What is needed:
Please update the entries below by changing every "collectors" to "collected by" and leaving everything else as it is.

== Data section

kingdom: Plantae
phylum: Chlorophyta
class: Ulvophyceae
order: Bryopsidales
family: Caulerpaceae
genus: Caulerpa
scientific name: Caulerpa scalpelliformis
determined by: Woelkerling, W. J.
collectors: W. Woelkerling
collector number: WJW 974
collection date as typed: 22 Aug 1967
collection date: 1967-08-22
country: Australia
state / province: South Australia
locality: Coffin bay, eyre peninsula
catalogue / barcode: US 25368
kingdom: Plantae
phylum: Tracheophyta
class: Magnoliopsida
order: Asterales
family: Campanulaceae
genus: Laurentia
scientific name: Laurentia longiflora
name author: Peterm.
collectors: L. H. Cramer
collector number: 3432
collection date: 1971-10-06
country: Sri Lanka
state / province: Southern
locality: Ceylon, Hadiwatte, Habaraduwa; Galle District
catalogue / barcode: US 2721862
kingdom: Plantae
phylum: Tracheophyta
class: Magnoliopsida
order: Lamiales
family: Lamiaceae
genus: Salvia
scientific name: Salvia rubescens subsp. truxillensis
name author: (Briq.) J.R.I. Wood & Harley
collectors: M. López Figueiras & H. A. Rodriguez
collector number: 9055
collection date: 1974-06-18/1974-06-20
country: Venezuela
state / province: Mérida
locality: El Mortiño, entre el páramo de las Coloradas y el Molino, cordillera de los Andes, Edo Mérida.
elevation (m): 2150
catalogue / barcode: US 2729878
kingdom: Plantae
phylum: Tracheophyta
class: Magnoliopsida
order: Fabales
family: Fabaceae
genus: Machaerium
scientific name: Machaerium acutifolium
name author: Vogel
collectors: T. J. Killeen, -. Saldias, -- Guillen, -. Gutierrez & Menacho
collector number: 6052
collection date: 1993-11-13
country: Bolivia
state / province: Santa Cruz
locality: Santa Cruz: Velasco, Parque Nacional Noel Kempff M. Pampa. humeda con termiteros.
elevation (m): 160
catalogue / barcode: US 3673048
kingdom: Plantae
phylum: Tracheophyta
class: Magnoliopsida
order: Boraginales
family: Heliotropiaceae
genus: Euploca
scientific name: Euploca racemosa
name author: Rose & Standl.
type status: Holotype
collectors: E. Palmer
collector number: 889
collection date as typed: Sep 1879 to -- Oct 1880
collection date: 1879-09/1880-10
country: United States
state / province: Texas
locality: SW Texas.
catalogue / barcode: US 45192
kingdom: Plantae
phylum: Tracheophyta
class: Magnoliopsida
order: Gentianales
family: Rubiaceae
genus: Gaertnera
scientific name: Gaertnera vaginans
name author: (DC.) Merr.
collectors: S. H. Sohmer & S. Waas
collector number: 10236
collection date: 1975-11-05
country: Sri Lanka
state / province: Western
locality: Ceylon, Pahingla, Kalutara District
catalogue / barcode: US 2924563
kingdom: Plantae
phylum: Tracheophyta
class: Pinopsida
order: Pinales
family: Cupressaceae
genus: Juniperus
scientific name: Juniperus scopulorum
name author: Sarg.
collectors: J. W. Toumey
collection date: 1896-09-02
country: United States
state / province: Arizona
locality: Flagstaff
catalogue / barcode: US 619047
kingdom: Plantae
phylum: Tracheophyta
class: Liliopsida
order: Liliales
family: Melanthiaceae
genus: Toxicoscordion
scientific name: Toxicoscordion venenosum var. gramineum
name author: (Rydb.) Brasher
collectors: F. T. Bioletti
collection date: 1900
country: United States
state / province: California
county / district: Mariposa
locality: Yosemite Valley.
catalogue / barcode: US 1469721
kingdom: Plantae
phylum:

====

Solution to this problem:
kingdom: Plantae
phylum: Chlorophyta
class: Ulvophyceae
order: Bryopsidales
family: Caulerpaceae
genus: Caulerpa
scientific name: Caulerpa scalpelliformis
determined by: Woelkerling, W. J.
collected by: W. Woelkerling
collector number: WJW 974
collection date as typed: 22 Aug 1967
collection date: 1967-08-22
country: Australia
state / province: South Australia
locality: Coffin bay, eyre peninsula
catalogue / barcode: US 25368
kingdom: Plantae
phylum: Tracheophyta
class: Magnoliopsida
order: Asterales
family: Campanulaceae
genus: Laurentia
scientific name: Laurentia longiflora
name author: Peterm.
collected by: L. H. Cramer
collector number: 3432
collection date: 1971-10-06
country: Sri Lanka
state / province: Southern
locality: Ceylon, Hadiwatte, Habaraduwa; Galle District
catalogue / barcode: US 2721862
kingdom: Plantae
phylum: Tracheophyta
class: Magnoliopsida
order: Lamiales
family: Lamiaceae
genus: Salvia
scientific name: Salvia rubescens subsp. truxillensis
name author: (Briq.) J.R.I. Wood & Harley
collected by: M. López Figueiras & H. A. Rodriguez
collector number: 9055
collection date: 1974-06-18/1974-06-20
country: Venezuela
state / province: Mérida
locality: El Mortiño, entre el páramo de las Coloradas y el Molino, cordillera de los Andes, Edo Mérida.
elevation (m): 2150
catalogue / barcode: US 2729878
kingdom: Plantae
phylum: Tracheophyta
class: Magnoliopsida
order: Fabales
family: Fabaceae
genus: Machaerium
scientific name: Machaerium acutifolium
name author: Vogel
collected by: T. J. Killeen, -. Saldias, -- Guillen, -. Gutierrez & Menacho
collector number: 6052
collection date: 1993-11-13
country: Bolivia
state / province: Santa Cruz
locality: Santa Cruz: Velasco, Parque Nacional Noel Kempff M. Pampa. humeda con termiteros.
elevation (m): 160
catalogue / barcode: US 3673048
kingdom: Plantae
phylum: Tracheophyta
class: Magnoliopsida
order: Boraginales
family: Heliotropiaceae
genus: Euploca
scientific name: Euploca racemosa
name author: Rose & Standl.
type status: Holotype
collected by: E. Palmer
collector number: 889
collection date as typed: Sep 1879 to -- Oct 1880
collection date: 1879-09/1880-10
country: United States
state / province: Texas
locality: SW Texas.
catalogue / barcode: US 45192
kingdom: Plantae
phylum: Tracheophyta
class: Magnoliopsida
order: Gentianales
family: Rubiaceae
genus: Gaertnera
scientific name: Gaertnera vaginans
name author: (DC.) Merr.
collected by: S. H. Sohmer & S. Waas
collector number: 10236
collection date: 1975-11-05
country: Sri Lanka
state / province: Western
locality: Ceylon, Pahingla, Kalutara District
catalogue / barcode: US 2924563
kingdom: Plantae
phylum: Tracheophyta
class: Pinopsida
order: Pinales
family: Cupressaceae
genus: Juniperus
scientific name: Juniperus scopulorum
name author: Sarg.
collected by: J. W. Toumey
collection date: 1896-09-02
country: United States
state / province: Arizona
locality: Flagstaff
catalogue / barcode: US 619047
kingdom: Plantae
phylum: Tracheophyta
class: Liliopsida
order: Liliales
family: Melanthiaceae
genus: Toxicoscordion
scientific name: Toxicoscordion venenosum var. gramineum
name author: (Rydb.) Brasher
collected by: F. T. Bioletti
collection date: 1900
country: United States
state / province: California
county / district: Mariposa
locality: Yosemite Valley.
catalogue / barcode: US 1469721
kingdom: Plantae
phylum:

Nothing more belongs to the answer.